The problem. Repeat the data word for word and skip the pictures.

Provided data.
========================================================================
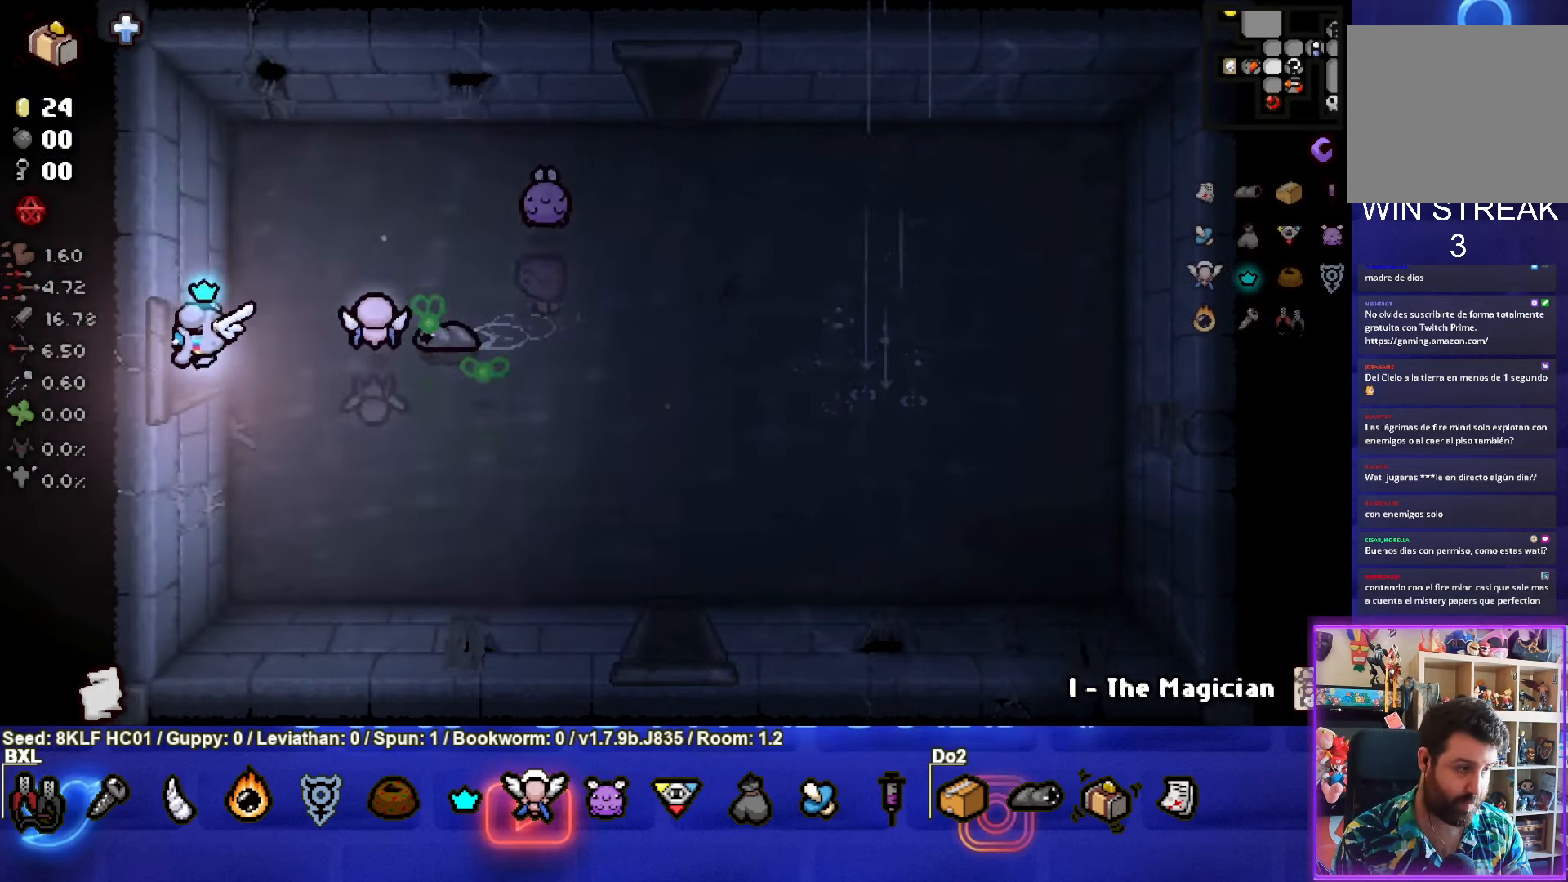
{"buttons": [], "left_stick": "center", "events": [[67, "left_stick", "center"]]}
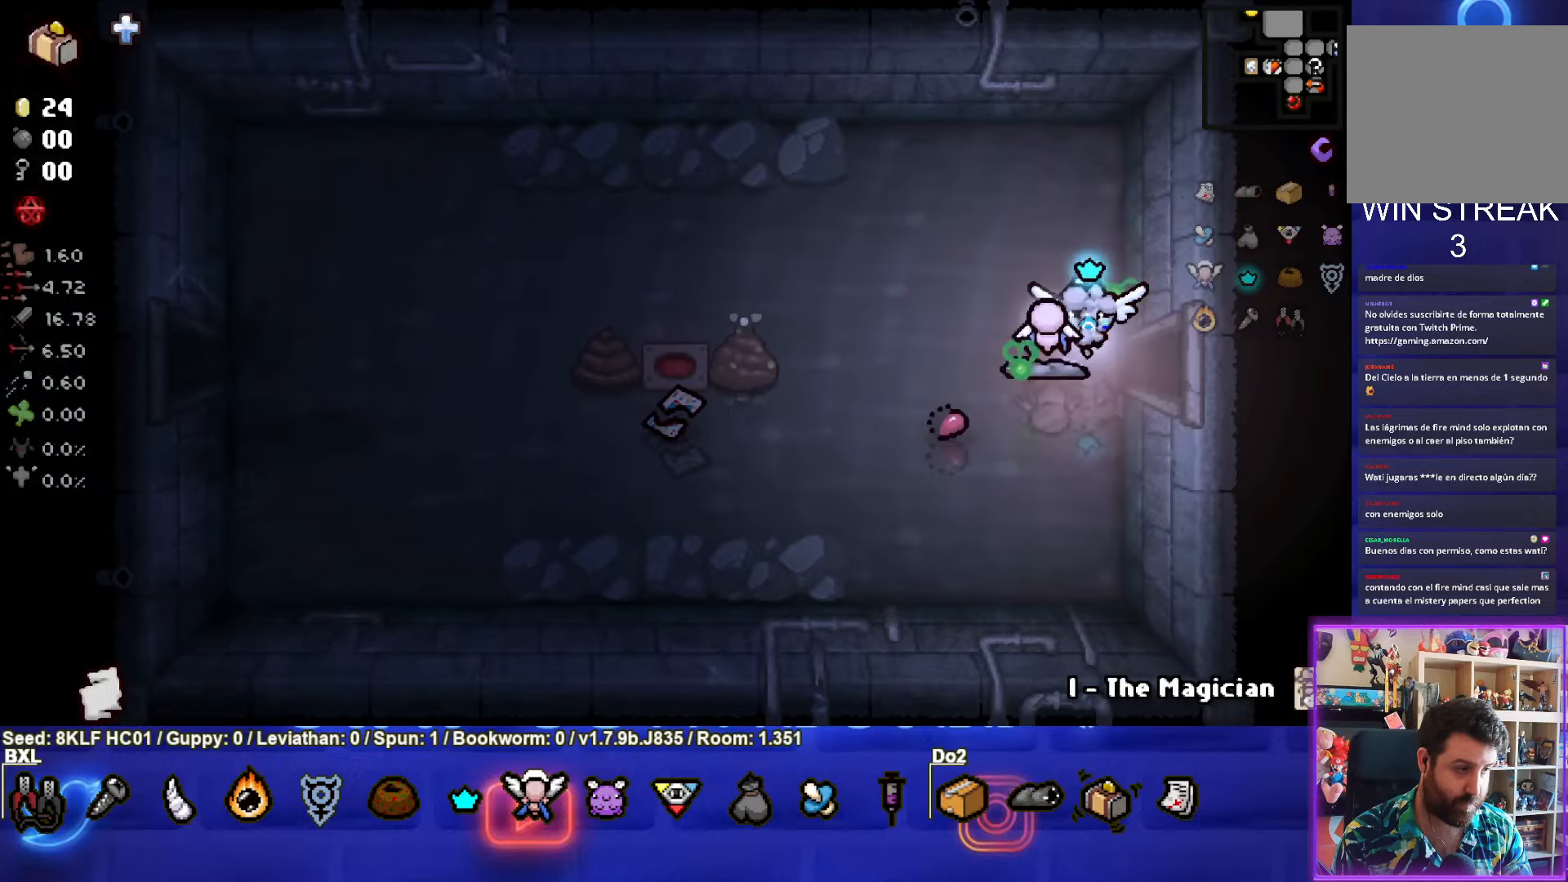
{"buttons": [], "left_stick": "center", "events": []}
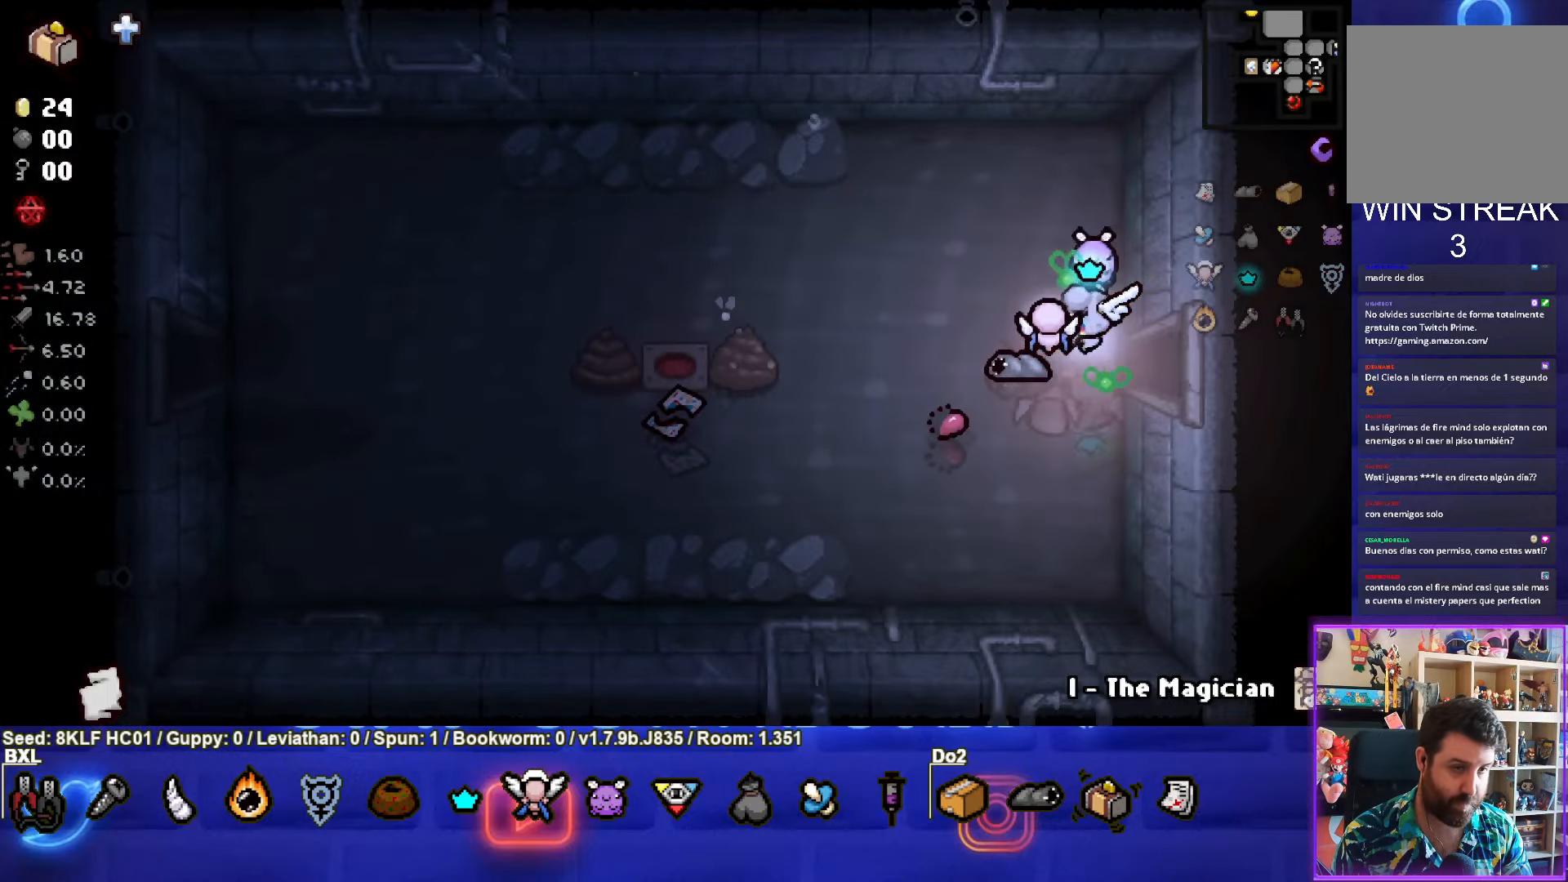
{"buttons": [], "left_stick": "up-left", "events": [[17, "left_stick", "left"], [267, "left_stick", "up-left"]]}
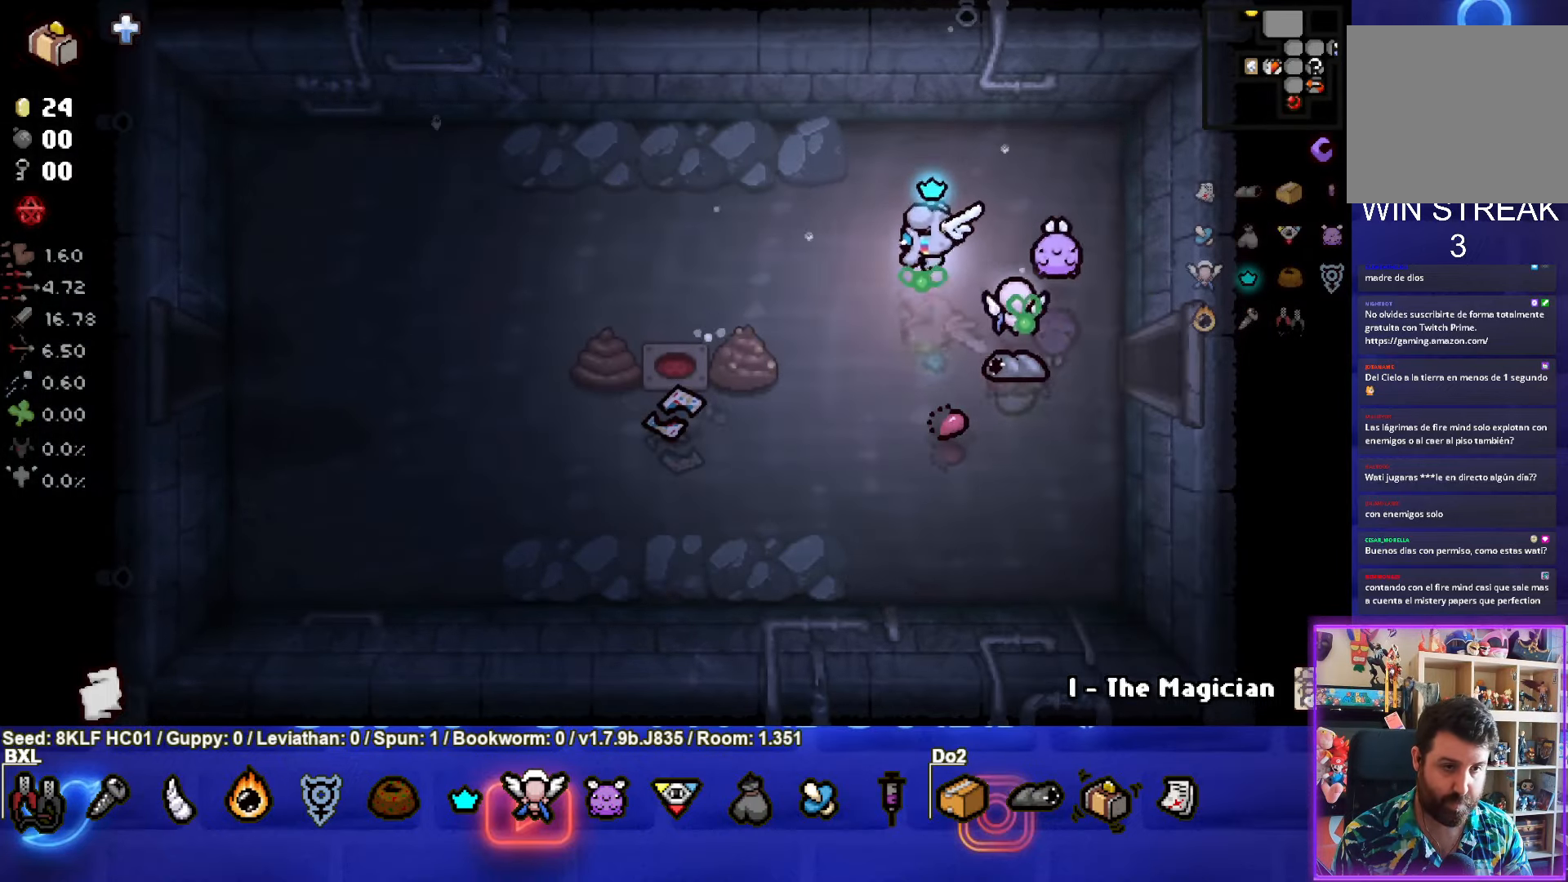
{"buttons": [], "left_stick": "left", "events": [[217, "left_stick", "left"]]}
========================================================================
Task response.
{"buttons": [], "left_stick": "center", "events": [[67, "left_stick", "center"]]}
{"buttons": [], "left_stick": "center", "events": []}
{"buttons": [], "left_stick": "up-left", "events": [[17, "left_stick", "left"], [267, "left_stick", "up-left"]]}
{"buttons": [], "left_stick": "left", "events": [[217, "left_stick", "left"]]}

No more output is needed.